What affect, if any, would his Ch. 7 discharge of the hospital's creditor's claim ($350K) have upon the lien? Again assuming that the grounds for the debtor's medical malpractice claim was unknown during the bankruptcy process as the defendant's alleged negligence was only discovered and lawsuit filed months following the discharge.
 


tranquility

Senior Member
Of course this is not real information, just something to think about. There is a current advertisement for a local attorney on an AM radio station I listen to. He has many spots, each one where his super-brain solved a client's issue for less cost and for a better outcome than any mortal attorney could have done.

One of the spots has his client being sued for some fact and circumstances which arose before the bankruptcy but for which the suit was not filed until much later.
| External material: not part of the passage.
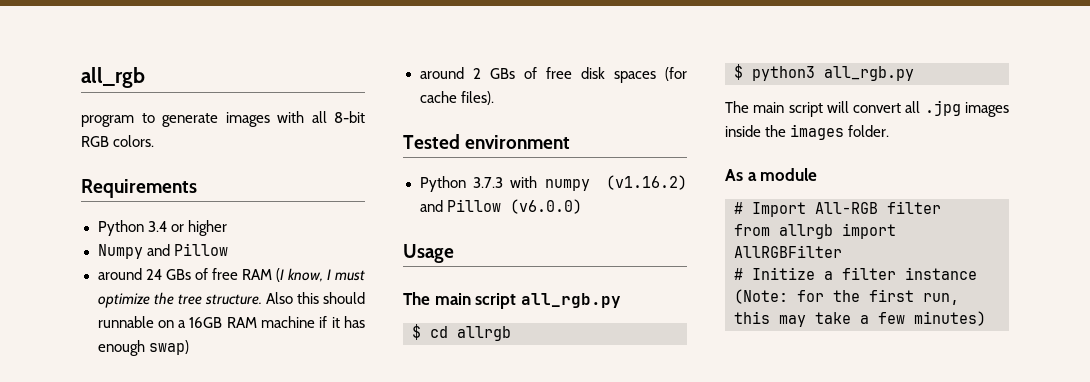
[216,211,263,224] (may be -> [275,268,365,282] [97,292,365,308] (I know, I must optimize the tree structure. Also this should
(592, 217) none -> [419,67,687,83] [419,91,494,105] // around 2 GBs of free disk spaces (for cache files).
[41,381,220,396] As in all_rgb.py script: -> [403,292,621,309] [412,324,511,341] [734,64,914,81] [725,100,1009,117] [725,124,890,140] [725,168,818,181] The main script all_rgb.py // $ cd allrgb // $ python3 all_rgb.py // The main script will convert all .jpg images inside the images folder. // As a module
In his research, the attorney found out about the bankruptcy and contacted the trustee and bought the claim from him "for pennies on the dollar" thus eliminating the lawsuit for next to nothing. The theory was the claim was part of the BK estate even though it had not been filed. While I understand you are talking about a lien that could be discharged in the BK, it seems the claim itself might be a part of the estate. How the lien affects things, I don't know. But, it seems the likely result is the estate gets the money to be divided among the creditors or to the lien holder specifically.

I hate to post something about which I know little based on a radio advertisement, it just seems a relevant issue is so closely related to your situation I felt the need.